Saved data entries
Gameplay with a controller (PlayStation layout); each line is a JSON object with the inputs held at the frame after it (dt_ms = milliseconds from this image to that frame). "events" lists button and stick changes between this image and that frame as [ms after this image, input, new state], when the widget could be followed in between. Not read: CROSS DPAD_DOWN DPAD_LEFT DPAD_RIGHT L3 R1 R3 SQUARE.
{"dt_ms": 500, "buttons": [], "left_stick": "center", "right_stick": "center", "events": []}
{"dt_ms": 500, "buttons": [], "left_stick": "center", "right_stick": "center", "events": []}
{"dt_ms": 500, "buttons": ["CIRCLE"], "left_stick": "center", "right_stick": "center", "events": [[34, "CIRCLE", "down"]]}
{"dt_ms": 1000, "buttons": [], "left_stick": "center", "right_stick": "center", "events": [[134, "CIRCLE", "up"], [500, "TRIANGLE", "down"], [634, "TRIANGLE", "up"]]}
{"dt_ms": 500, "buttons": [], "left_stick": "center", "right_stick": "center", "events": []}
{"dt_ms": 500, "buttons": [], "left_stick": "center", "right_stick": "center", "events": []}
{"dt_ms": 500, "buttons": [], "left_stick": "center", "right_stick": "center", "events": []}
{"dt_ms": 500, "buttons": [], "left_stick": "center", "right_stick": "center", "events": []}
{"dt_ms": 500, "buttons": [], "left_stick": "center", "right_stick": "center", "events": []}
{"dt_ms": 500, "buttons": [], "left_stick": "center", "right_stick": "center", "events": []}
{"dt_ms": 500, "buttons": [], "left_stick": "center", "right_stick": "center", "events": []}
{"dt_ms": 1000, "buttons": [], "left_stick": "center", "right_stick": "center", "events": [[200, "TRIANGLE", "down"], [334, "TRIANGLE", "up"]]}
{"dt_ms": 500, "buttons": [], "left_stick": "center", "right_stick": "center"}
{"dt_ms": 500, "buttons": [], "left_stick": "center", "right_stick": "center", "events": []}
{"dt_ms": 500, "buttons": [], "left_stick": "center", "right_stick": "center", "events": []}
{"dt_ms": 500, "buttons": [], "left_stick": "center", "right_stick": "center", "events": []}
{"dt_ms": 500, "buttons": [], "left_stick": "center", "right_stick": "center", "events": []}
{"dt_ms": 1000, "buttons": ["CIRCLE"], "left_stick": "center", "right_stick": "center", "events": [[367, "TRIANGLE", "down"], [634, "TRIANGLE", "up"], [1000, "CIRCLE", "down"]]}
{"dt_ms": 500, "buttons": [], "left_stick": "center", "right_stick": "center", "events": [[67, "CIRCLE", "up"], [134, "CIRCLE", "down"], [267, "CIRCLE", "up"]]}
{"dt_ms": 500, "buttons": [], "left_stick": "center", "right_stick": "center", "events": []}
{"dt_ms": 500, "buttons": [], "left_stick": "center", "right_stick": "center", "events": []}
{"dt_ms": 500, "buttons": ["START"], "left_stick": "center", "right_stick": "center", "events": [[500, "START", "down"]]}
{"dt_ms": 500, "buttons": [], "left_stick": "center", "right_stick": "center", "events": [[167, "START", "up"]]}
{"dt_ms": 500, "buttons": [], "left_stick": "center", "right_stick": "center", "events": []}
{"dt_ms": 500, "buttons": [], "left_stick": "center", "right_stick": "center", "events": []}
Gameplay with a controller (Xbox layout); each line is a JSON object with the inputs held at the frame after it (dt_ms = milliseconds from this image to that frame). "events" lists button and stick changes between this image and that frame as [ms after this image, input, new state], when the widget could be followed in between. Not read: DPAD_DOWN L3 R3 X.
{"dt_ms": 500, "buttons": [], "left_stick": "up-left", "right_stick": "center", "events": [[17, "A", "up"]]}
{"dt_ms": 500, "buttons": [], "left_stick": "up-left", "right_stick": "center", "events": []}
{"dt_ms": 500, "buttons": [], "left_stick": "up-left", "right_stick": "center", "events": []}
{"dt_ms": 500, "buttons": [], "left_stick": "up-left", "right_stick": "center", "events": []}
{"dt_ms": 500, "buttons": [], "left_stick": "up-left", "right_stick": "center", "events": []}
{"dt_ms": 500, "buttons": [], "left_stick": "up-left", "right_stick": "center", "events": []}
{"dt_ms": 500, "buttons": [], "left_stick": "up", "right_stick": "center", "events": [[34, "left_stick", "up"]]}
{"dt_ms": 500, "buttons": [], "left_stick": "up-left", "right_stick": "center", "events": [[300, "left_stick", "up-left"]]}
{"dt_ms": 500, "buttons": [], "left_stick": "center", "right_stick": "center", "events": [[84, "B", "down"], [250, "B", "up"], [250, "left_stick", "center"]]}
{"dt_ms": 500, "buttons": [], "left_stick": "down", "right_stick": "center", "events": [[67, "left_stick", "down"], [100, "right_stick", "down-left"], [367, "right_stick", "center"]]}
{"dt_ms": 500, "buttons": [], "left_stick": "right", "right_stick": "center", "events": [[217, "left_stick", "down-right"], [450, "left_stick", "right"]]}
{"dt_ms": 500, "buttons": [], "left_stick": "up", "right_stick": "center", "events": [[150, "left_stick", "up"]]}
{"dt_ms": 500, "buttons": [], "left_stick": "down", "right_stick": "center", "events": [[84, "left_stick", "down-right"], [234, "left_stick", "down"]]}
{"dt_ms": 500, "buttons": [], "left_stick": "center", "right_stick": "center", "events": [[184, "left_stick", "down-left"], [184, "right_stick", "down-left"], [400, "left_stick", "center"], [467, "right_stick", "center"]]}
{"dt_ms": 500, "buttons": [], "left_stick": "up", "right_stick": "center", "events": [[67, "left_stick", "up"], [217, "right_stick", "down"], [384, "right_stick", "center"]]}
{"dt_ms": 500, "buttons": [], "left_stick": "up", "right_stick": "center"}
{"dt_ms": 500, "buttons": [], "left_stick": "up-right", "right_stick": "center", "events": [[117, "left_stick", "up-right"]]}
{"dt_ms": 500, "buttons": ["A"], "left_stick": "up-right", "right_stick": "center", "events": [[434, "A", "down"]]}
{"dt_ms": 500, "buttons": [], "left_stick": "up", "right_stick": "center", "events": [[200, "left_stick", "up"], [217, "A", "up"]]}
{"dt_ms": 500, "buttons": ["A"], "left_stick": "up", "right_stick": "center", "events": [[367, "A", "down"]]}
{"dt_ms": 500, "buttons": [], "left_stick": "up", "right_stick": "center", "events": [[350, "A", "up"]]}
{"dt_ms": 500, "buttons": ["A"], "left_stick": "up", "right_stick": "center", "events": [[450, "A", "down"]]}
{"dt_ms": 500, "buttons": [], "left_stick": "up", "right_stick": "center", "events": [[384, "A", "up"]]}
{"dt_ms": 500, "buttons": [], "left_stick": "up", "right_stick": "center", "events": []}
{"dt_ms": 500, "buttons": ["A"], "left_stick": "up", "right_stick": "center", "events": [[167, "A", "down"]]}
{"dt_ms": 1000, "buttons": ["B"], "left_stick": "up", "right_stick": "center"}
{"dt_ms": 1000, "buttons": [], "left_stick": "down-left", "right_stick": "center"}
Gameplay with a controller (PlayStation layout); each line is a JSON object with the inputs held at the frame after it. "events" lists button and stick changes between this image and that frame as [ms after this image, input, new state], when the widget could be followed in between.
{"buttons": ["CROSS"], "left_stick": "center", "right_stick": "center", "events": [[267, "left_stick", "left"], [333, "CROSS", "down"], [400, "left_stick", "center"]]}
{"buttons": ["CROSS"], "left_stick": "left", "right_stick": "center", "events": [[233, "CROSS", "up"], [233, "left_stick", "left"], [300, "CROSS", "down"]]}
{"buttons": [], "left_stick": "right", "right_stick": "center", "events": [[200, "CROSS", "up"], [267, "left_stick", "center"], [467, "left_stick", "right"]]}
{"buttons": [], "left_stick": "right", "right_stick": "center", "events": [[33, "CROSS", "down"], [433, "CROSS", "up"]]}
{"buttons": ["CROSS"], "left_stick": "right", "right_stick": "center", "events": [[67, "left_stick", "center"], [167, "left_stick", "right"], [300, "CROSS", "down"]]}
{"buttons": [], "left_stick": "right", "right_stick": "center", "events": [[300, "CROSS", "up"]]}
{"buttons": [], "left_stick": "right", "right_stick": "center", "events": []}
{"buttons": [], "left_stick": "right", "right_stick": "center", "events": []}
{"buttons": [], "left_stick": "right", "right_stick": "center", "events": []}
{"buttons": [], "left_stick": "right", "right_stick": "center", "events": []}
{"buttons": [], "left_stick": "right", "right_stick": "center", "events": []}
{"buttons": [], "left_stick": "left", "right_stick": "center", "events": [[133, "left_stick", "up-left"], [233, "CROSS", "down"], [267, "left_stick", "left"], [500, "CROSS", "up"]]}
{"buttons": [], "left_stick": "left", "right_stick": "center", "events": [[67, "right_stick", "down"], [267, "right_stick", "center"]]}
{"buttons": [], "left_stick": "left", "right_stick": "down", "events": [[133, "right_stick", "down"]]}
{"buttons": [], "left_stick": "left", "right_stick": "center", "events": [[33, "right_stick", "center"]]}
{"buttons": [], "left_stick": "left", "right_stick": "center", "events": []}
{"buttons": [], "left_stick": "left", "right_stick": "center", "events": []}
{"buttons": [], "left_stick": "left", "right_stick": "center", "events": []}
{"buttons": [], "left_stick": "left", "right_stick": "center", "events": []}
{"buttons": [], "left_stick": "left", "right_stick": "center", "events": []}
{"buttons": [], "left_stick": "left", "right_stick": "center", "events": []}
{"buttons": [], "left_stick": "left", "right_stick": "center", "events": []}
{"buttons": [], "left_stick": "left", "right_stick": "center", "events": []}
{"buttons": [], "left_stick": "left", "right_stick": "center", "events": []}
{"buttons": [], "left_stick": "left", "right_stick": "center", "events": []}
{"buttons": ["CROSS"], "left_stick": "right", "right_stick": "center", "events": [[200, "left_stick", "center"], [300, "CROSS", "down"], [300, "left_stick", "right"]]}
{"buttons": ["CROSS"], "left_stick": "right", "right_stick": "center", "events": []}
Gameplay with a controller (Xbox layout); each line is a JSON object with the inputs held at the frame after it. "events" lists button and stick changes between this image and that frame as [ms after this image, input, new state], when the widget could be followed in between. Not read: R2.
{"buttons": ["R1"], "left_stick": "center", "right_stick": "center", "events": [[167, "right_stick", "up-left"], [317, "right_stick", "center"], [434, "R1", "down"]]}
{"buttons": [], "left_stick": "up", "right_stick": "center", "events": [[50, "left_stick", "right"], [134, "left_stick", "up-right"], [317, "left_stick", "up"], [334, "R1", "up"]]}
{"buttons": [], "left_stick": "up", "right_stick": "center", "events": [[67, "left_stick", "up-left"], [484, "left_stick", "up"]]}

- **The problem**
What lines in the entries above include the string "START"? Return each one.

- **Task response**
{"dt_ms": 500, "buttons": ["START"], "left_stick": "center", "right_stick": "center", "events": [[500, "START", "down"]]}
{"dt_ms": 500, "buttons": [], "left_stick": "center", "right_stick": "center", "events": [[167, "START", "up"]]}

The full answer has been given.